O, Africa! by Andrew Lewis Conn.
Hogarth, 373 pp. $25.
In the 20th century, three minority groups comprised the Other in American life: Jews, blacks and gays. At separate times, using different methods and with varying success, each group sought to move from discrimination, segregation and secrecy toward the mainstream.
These groups, with their double lives, coded language and outsiders’ view of their own country, shared something else in common: an outsized influence on American culture. In O, Africa! novelist and film critic Andrew Lewis Conn sets this triumvirate of strivers against the backdrop of the silent film era in its final days.
The result is a story that often feels more contemporary than period as it explores the Otherness of its characters and the power of film to shape a culture. Micah Grand, son of Jewish immigrants, is the propulsive force in this book.
A second-tier film director of slapstick comedies, Micah is all impulse, given to Dionysian enjoyment of food, drink and women, so much so that his sporadic attention to his wife and young sons has come to be called, in radio parlance, “a special guest appearance.” Micah is clearly an incomplete and damaged man.
So, too, is his twin brother, Izzy, cinematographer on Micah’s movies and a repressed homosexual. Where Micah is irrepressible, Izzy is withdrawn, preferring to see the world through the filter of a camera lens. Completing this triangle is Micah’s mistress, Rose, an African American woman whose light skin allows her to pass as white.
Conn isn’t particularly interested in historical fidelity. He has set down his 21st-century concerns in the Prohibition Era, but O, Africa! largely feels contemporary. The writer has said that he didn’t want the novel to feel “like an Old Time nostalgia trip,” and there is nothing sepia about this book. Micah’s very earthiness – and Conn’s – sees to that.
But sometimes the period reminders are distracting. And I found myself wondering whether this or that period detail was an anachronism – like popsicles, which Micah recalls as a childhood pleasure, but hadn’t been invented yet.
Those concerns disappear when the story moves to the heart of darkness in Africa, a less-known territory for readers, where the characters leave the modern world, and the concepts of history and progress, behind.
It takes a while before the reader, caught up in an early 20th-century Jewish immigrants’ tale, begins to learn why Africa is in the title.

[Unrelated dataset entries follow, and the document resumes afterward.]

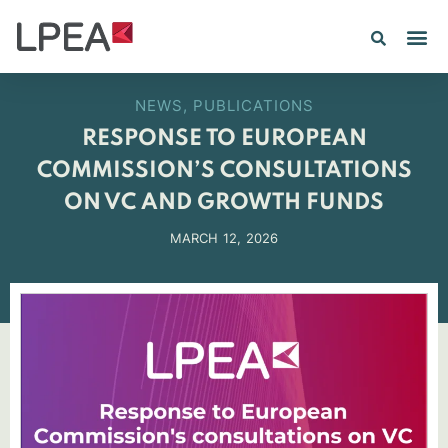
NEWS
,
PUBLICATIONS
RESPONSE TO EUROPEAN
COMMISSION’S CONSULTATIONS
ON VC AND GROWTH FUNDS
MARCH 12, 2026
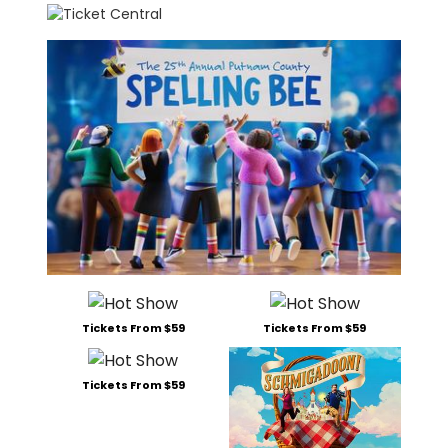
Tickets From $59
Tickets From $59
Tickets From $59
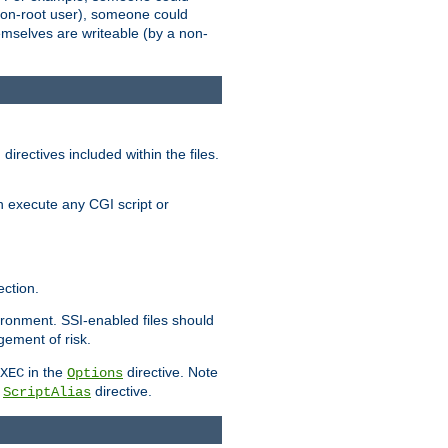
 a non-root user), someone could
themselves are writeable (by a non-
irectives included within the files.
n execute any CGI script or
ction.
vironment. SSI-enabled files should
gement of risk.
in the
directive. Note
XEC
Options
a
directive.
ScriptAlias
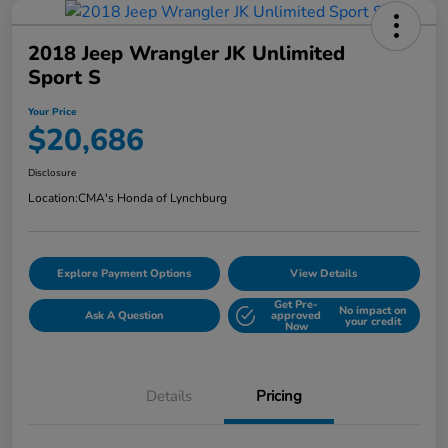
2018 Jeep Wrangler JK Unlimited
Sport S
Your Price
$20,686
Disclosure
Location:
CMA's Honda of Lynchburg
Explore Payment Options
View Details
Get Pre-
No impact on
Ask A Question
approved
your credit
Now
Details
Pricing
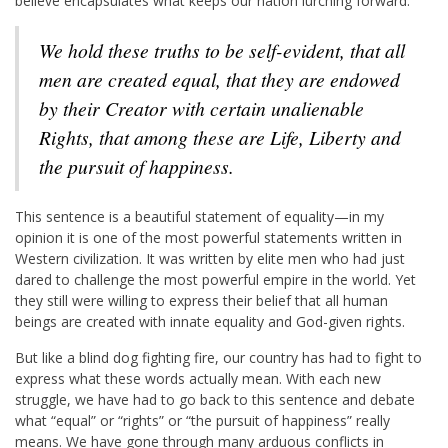
believe encapsulates what keeps our nation lurching forward.
We hold these truths to be self-evident, that all
men are created equal, that they are endowed
by their Creator with certain unalienable
Rights, that among these are Life, Liberty and
the pursuit of happiness.
This sentence is a beautiful statement of equality—in my
opinion it is one of the most powerful statements written in
Western civilization. It was written by elite men who had just
dared to challenge the most powerful empire in the world. Yet
they still were willing to express their belief that all human
beings are created with innate equality and God-given rights.
But like a blind dog fighting fire, our country has had to fight to
express what these words actually mean. With each new
struggle, we have had to go back to this sentence and debate
what “equal” or “rights” or “the pursuit of happiness” really
means. We have gone through many arduous conflicts in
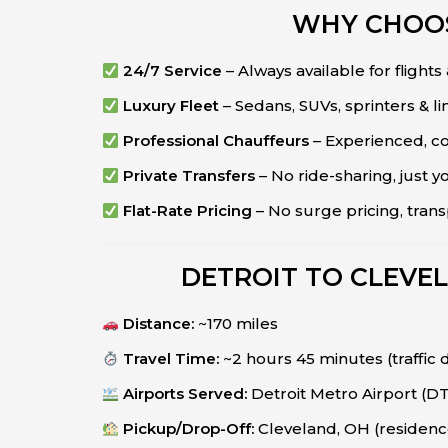
WHY CHOOS
24/7 Service
– Always available for flights
Luxury Fleet
– Sedans, SUVs, sprinters & l
Professional Chauffeurs
– Experienced, co
Private Transfers
– No ride-sharing, just y
Flat-Rate Pricing
– No surge pricing, tran
DETROIT TO CLEVE
Distance:
~170 miles
Travel Time:
~2 hours 45 minutes (traffic
Airports Served:
Detroit Metro Airport (
Pickup/Drop-Off:
Cleveland, OH (residence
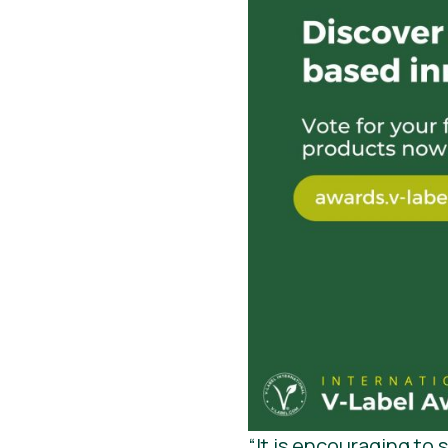
“It is encouraging to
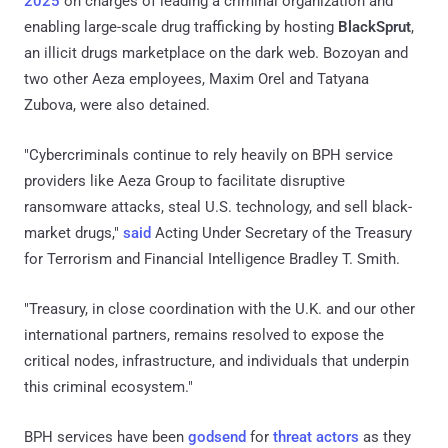
2025
on charges of leading a criminal organization and
enabling large-scale drug trafficking by hosting
BlackSprut
,
an illicit drugs marketplace on the dark web. Bozoyan and
two other Aeza employees, Maxim Orel and Tatyana
Zubova, were also detained.
"Cybercriminals continue to rely heavily on BPH service
providers like Aeza Group to facilitate disruptive
ransomware attacks, steal U.S. technology, and sell black-
market drugs,"
said
Acting Under Secretary of the Treasury
for Terrorism and Financial Intelligence Bradley T. Smith.
"Treasury, in close coordination with the U.K. and our other
international partners, remains resolved to expose the
critical nodes, infrastructure, and individuals that underpin
this criminal ecosystem."
BPH services have been
godsend
for
threat actors
as they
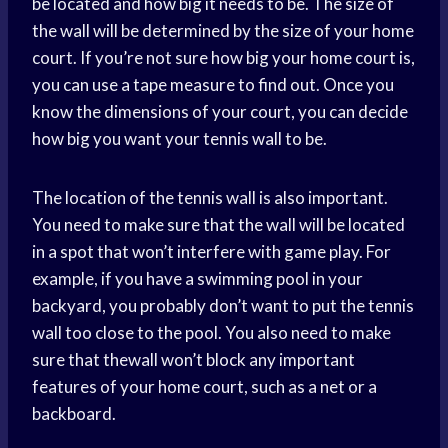
be located and how big it needs to be. The size of
the wall will be determined by the size of your home
court. If you’re not sure how big your home court is,
you can use a tape measure to find out. Once you
know the dimensions of your court, you can decide
how big you want your tennis wall to be.
The location of the tennis wall is also important.
You need to make sure that the wall will be located
in a spot that won’t interfere with game play. For
example, if you have a swimming pool in your
backyard, you probably don’t want to put the tennis
wall too close to the pool. You also need to make
sure that thewall won’t block any important
features of your home court, such as a net or a
backboard.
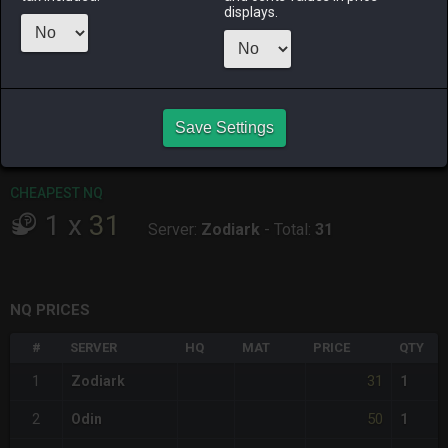
ALPHA
LICH
ODIN
PHOENIX
displays.
2 days ago
yesterday
3 days ago
an hour ago
RAIDEN
SHIVA
TWINTANIA
ZODIARK
7 hours ago
yesterday
8 hours ago
5 hours ago
Save Settings
CHEAPEST HQ
Item has no HQ variant.
CHEAPEST NQ
1
x
31
Server:
Zodiark
-
Total:
31
NQ PRICES
#
SERVER
HQ
MAT
PRICE
QTY
31
1
Zodiark
1
50
2
Odin
1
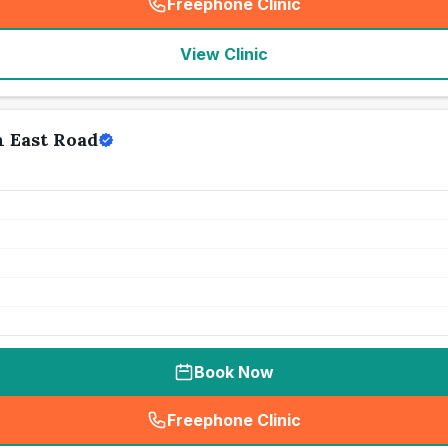
Freephone Clinic
(
seo_lab_card_freephone
)
View Clinic
n East Road
Book Now
Freephone Clinic
(
seo_lab_card_freephone
)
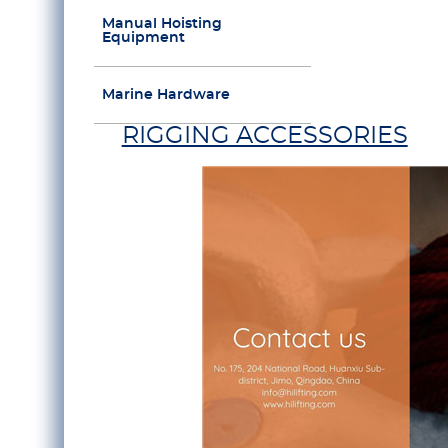
Manual Hoisting
Equipment
Marine Hardware
RIGGING ACCESSORIES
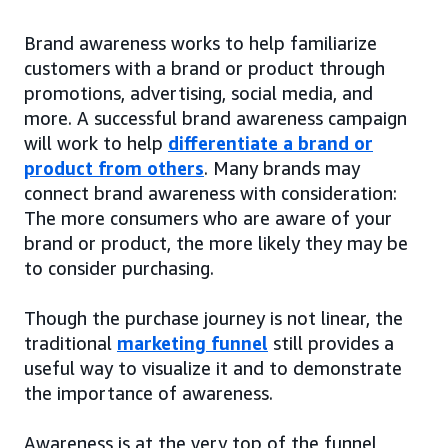
Brand awareness works to help familiarize
customers with a brand or product through
promotions, advertising, social media, and
more. A successful brand awareness campaign
will work to help
differentiate a brand or
product from others
. Many brands may
connect brand awareness with consideration:
The more consumers who are aware of your
brand or product, the more likely they may be
to consider purchasing.
Though the purchase journey is not linear, the
traditional
marketing funnel
still provides a
useful way to visualize it and to demonstrate
the importance of awareness.
Awareness is at the very top of the funnel,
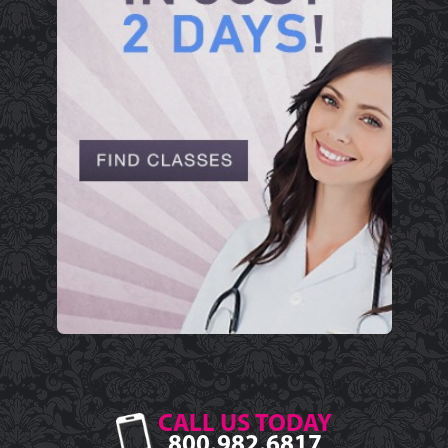
CALL US TODAY
800.982.6817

With the sound era threatening the solvency of silent picture studios, Micah’s boss concocts a plan to send the brothers and a crew to Africa to shoot nature scenes that the studio can then license to other filmmakers. While there, Micah, Izzy and Co. will also shoot another comedy.
And then there’s another script to be shot, foisted on Micah by Mr. Waldo, an ageless Harlem gangster to whom Micah owes a sizeable gambling debt. Mr. Waldo’s script is an explosive retelling of the African American experience from Africa, through slavery and Jim Crow, ending with the hope for a brighter tomorrow sealed by an interracial kiss.
Up the Congo River travel the Grand brothers and their crew – “a gallery of misfits,” Izzy thinks – and then overland until they reach the land of the Malwiki, a place untouched by modernity and so poised to be changed beyond recognition by the film crew in their midst. While the experience changes everyone, it is perhaps Izzy who is the most profoundly moved, as he finds himself for the first time immersed in a culture that has no concepts of gay or straight.
And it is he who is most devastated by the chain of events the mob of misfits sets into motion, returning to America and losing the self he found in Africa. O, Africa! might not inspire such self-revelation in readers, but it is a trip worth taking.